Federal judge Howard Matz agreed to consider the allegations that the prisoners from the war in Afghanistan are being held in violation of the US Constitution and the Geneva Convention, according to the Los Angeles Times.
A hearing has been scheduled for Tuesday, according to the newpaper, noting that the petition calls for US authorities to produce the prisoners in court, explain the reasons for their detention and grant them guarantees of due-process.
Washington has classed the captives as illegal combatants, not prisoners of war, who therefore do not have rights under the 1949 Geneva Convention on the laws of war, provoking international concerns over their treatment.

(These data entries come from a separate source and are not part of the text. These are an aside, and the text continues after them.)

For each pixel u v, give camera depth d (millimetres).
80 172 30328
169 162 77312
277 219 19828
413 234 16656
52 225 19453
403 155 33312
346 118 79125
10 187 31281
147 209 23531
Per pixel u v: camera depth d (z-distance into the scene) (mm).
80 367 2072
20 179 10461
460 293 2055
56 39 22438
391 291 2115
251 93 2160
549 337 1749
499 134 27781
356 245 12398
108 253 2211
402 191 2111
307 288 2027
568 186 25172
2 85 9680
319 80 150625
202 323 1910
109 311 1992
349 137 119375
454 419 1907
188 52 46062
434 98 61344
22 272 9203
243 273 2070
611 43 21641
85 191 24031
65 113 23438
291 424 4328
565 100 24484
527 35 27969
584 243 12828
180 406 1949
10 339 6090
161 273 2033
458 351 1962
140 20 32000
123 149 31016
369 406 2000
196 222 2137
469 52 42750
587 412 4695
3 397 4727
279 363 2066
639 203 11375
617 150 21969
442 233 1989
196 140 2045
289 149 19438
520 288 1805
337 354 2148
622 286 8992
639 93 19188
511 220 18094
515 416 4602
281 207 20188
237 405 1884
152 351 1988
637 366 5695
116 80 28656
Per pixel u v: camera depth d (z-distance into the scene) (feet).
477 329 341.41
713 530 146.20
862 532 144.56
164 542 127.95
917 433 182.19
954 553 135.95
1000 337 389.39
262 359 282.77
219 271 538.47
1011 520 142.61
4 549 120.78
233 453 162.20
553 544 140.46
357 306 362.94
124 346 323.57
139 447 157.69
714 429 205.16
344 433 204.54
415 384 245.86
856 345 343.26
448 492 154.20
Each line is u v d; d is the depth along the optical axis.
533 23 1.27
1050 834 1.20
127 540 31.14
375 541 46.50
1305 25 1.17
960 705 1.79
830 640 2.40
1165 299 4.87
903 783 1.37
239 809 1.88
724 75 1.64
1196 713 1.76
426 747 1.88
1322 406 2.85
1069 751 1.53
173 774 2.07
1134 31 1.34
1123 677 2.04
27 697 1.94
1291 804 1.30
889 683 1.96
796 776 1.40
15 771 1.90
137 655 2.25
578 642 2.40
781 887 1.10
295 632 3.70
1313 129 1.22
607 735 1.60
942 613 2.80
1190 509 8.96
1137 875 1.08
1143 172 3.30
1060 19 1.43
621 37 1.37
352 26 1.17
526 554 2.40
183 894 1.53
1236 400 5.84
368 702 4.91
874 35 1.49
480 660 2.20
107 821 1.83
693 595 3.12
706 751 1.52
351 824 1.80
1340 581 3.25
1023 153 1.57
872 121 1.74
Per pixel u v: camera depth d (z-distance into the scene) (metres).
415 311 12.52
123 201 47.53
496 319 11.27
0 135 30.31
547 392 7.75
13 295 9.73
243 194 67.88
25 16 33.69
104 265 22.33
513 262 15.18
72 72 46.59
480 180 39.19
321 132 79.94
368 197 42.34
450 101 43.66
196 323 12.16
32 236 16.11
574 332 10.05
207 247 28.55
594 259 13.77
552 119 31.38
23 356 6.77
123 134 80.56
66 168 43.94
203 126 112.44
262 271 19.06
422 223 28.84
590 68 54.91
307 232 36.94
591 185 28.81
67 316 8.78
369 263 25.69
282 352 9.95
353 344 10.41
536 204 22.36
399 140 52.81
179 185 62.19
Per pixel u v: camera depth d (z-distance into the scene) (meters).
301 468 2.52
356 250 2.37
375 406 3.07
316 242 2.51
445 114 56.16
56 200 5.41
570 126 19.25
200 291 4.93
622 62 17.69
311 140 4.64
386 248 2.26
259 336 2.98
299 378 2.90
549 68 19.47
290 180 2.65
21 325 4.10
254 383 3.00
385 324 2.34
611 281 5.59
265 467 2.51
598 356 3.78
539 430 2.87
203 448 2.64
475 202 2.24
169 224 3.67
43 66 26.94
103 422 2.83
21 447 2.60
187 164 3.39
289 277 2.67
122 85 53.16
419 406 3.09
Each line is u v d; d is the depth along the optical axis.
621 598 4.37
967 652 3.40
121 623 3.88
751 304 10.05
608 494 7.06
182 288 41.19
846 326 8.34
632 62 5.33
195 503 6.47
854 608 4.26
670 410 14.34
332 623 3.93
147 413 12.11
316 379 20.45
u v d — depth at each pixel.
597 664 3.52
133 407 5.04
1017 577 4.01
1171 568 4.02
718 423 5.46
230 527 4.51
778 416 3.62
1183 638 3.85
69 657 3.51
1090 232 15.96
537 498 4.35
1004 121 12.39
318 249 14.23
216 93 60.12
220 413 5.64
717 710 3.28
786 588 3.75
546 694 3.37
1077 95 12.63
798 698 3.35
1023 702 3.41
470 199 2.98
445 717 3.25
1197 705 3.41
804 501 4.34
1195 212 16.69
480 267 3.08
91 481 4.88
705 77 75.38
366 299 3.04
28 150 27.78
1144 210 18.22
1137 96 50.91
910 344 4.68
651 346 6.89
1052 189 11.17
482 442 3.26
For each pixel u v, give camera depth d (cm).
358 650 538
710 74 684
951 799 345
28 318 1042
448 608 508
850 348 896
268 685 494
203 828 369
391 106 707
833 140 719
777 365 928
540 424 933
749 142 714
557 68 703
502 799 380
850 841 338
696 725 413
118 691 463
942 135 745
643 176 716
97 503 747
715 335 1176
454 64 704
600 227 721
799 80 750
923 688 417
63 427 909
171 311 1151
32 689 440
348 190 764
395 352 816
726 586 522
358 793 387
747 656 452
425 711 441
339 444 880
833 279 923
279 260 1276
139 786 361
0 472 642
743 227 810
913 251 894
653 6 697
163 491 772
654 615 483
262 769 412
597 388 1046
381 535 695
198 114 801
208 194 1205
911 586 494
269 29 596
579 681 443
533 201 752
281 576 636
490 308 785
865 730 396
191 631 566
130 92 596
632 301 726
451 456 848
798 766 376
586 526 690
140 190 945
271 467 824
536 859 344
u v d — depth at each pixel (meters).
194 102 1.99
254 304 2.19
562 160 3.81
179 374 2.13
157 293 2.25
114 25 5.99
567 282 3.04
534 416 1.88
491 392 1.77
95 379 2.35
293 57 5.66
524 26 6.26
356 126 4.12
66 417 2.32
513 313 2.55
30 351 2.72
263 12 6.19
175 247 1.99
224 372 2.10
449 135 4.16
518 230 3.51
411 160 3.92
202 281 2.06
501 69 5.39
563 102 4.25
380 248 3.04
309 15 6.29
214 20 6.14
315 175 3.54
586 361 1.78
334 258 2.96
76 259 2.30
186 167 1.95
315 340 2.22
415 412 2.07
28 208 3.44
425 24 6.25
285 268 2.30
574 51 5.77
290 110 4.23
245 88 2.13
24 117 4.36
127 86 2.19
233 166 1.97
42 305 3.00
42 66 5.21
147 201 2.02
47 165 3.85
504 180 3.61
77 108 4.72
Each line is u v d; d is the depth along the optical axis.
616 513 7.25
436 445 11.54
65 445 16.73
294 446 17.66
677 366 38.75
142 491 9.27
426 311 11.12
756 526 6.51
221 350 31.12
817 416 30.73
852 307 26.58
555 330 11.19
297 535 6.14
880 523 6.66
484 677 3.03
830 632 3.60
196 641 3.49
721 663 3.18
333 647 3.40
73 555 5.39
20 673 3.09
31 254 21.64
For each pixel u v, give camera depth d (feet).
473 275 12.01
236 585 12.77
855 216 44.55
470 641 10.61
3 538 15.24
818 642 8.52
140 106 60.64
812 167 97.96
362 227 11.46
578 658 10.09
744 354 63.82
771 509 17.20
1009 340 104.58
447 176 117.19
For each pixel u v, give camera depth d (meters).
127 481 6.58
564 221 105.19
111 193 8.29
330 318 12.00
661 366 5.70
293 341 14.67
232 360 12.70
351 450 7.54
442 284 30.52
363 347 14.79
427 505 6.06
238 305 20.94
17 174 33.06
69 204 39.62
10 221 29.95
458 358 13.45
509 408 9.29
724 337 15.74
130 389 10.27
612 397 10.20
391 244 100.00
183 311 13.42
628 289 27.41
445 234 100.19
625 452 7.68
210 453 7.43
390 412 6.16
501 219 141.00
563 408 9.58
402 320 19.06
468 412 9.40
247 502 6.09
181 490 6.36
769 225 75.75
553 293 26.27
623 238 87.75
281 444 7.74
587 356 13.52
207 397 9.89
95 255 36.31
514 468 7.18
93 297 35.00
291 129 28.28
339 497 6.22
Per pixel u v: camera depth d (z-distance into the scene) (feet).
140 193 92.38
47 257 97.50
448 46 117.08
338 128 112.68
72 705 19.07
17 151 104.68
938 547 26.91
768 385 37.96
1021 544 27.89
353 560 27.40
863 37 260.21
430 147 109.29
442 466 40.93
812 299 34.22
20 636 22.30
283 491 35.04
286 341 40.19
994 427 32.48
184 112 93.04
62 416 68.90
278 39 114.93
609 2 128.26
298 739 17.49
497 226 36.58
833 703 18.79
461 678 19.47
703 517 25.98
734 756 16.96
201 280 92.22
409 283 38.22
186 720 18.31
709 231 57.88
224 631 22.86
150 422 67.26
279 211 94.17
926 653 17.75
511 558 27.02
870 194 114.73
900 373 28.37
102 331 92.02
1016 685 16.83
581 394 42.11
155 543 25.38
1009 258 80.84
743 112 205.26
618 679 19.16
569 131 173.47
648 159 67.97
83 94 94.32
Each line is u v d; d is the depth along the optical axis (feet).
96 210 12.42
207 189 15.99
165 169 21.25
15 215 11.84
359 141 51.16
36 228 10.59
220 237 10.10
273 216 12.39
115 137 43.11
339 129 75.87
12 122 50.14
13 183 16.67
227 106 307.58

The legal move is the first challenge to the Bush administration's decision to hold the prisoners from the war in Afghanistan at the Guantanamo base.
The petition raises some unusual legal issues, among them is the jurisdiction of the Los Angeles district court, geographically far from the Cuban base.
The court would also have to decide whether the suspects, a total 144 of whom have now been transferred to the base, were fighting for a government or a terrorist organization.
The petition, which was presented by a group of clergy, civil rights lawyers and journalism professors, among them former US attorney general Mr Ramsey Clark.